A psychologist investigating the relationship between SAT score and academic success found that students with high SAT score were more likely to experience academic success. You pointed out to her that students who have high IQ’s tend to have high SAT scores and also tend to experience academic success. You explain that the relationship between SAT score and academic success might be due to the fact that both academic success and SAT are related to IQ. If the psychologist has IQ scores for her sample, how could she estimate the relationship between SAT scores and grades for students who are equivalent on IQ?
Correlation is used to assess the relationship between two variables, as the researcher did when she looked at the relationship between academic success and GPA. When we introduce a third variable, simple correlation is no longer adequate.

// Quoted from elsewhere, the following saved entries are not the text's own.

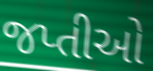
જપ્તીઓ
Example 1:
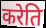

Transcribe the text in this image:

करेति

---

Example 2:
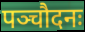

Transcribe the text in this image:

पञ्चौदनः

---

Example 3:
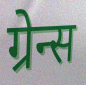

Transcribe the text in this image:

ग्रेन्स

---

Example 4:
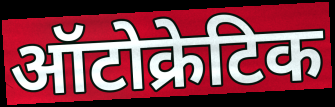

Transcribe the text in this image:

ऑटोक्रेटिक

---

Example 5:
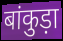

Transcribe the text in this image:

बांकुड़ा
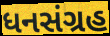
ધનસંગ્રહ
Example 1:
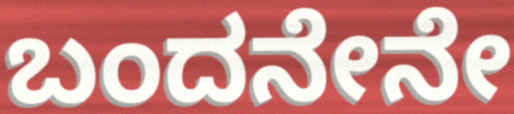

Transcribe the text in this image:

ಬಂದನೇನೇ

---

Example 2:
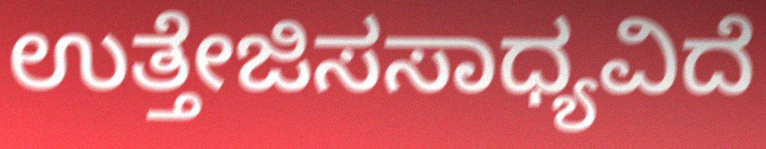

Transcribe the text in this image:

ಉತ್ತೇಜಿಸಸಾಧ್ಯವಿದೆ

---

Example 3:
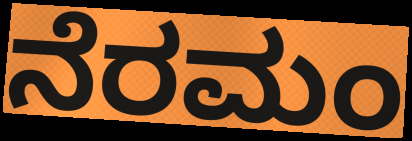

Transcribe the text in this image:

ನೆರಮಂ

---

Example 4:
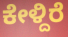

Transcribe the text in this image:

ಕೇಳ್ದಿರೆ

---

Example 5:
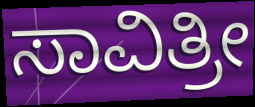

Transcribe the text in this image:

ಸಾವಿತ್ರೀ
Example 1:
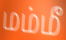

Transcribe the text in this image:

மம்மீ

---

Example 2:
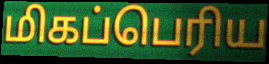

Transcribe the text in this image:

மிகப்பெரிய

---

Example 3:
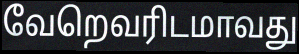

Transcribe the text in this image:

வேறெவரிடமாவது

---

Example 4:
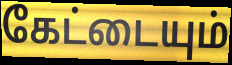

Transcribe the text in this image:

கேட்டையும்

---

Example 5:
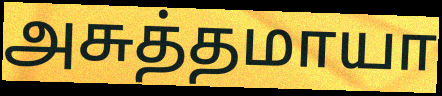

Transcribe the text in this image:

அசுத்தமாயா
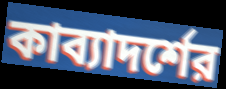
কাব্যাদর্শের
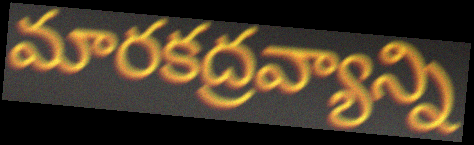
మారకద్రవ్యాన్ని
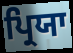
ਪ੍ਰਿਯਾ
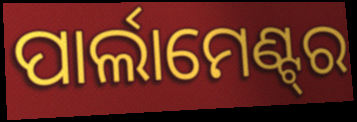
ପାର୍ଲାମେଣ୍ଟ୍‌ର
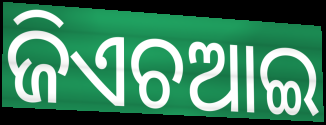
ଜିଏଚଆଇ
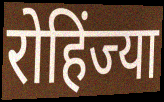
रोहिंज्या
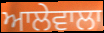
ਆਲੇਵਾਲਾ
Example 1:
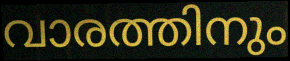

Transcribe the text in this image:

വാരത്തിനും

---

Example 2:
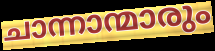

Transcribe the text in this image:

ചാന്നാന്മാരും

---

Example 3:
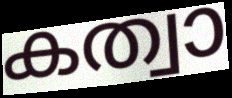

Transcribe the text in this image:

കത്വാ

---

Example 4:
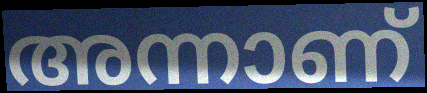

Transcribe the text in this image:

അന്നാണ്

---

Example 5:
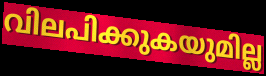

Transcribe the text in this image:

വിലപിക്കുകയുമില്ല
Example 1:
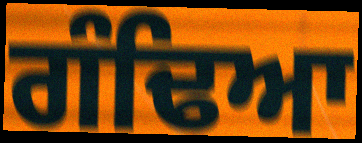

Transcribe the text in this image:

ਗੰਢਿਆ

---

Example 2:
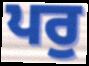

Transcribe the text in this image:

ਪਰੁ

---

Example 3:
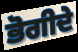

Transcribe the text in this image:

ਭੋਗੀਦੇ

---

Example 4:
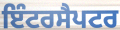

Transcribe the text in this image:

ਇੰਟਰਸੈਪਟਰ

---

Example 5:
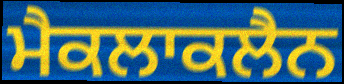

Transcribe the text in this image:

ਮੈਕਲਾਕਲੈਨ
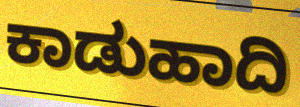
ಕಾಡುಹಾದಿ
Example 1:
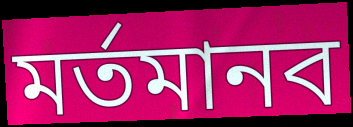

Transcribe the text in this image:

মর্তমানব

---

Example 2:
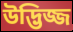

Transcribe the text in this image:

উদ্ভিজ্জ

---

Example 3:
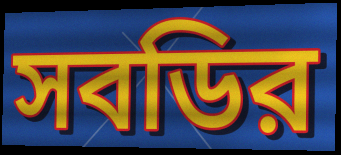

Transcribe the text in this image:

সবডির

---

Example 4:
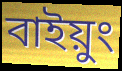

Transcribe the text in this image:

বাইয়ুং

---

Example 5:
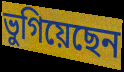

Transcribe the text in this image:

ভুগিয়েছেন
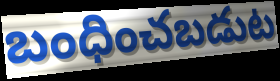
బంధించబడుట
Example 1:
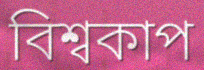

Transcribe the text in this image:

বিশ্বকাপ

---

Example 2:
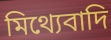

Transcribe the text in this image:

মিথ্যেবাদি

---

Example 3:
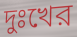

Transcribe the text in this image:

দুঃখের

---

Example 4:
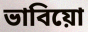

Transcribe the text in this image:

ভাবিয়ো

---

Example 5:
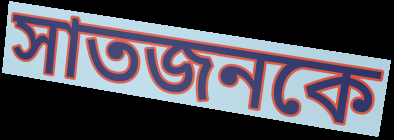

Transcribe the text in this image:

সাতজনকে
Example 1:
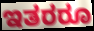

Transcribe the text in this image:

ಇತರರೂ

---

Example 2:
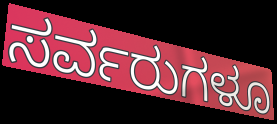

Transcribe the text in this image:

ಸರ್ವರುಗಳೂ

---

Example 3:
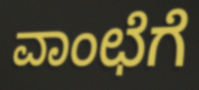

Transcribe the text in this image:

ವಾಂಛೆಗೆ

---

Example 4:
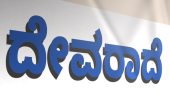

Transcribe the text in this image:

ದೇವರಾದೆ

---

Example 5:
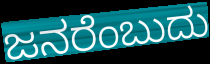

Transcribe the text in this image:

One-way ANOVA can be used to test hypotheses regarding the equality of means for three or more groups. In this example, we do not have distinct groups to compare, but rather we are interested in the relationship between two variables while controlling for the effects of a third variable.
ANCOVA (Analysis of Covariance) is used to remove/control for the effects of confounding variables (such as IQ in relation to SAT score) when we have a categorical independent variable with three or more levels. All variables in this example are continuous.
We are interested in the relationship between two variables with the effects of a third variable removed.
We have continuous measures of all three variables. Partial correlation is a statistical technique that is used to control for the effects of one or more confounding variables. For our example, the procedure would statistically equate everyone at the same IQ level and then produce an estimate of the correlation between academic success and SAT score for people who are equivalent on IQ. The effects of IQ are said to be “removed,” leaving an estimate of correlation that is not affected by IQ levels. If the correlation remains high, then we could conclude that academic success is related to SAT scores even for people of equivalent IQ. If the correlation between SAT and success is large but the partial correlation is near zero, we would conclude that the correlation between SAT and success could be largely explained by differences in IQ levels.
Need some help? Ask the Expert!
The Expert says…
We would like to assess the relationship between two variables with the effects of a confounding variable statistically removed. The general procedure is to ‘co-vary’ out the nuisance variable. If we had an analysis of variance model, we could use analysis of covariance.
When examining the relationship between two continuous variables, we can remove the effects of a third continuous variable with partial correlation.
Multiple regression could also be used, whereby the confounding variable would be entered into the model first. Then contribution of a second predictor variable is an indication of the relationship between this second predictor variable and the dependent Y variable with the effects of the confounding variable removed.
We should examine all of the two-way plots to assess whether the assumptions of correlation have been met. In particular, we should be alert for possible outliers, nonlinear relationships, or for uneven error variances.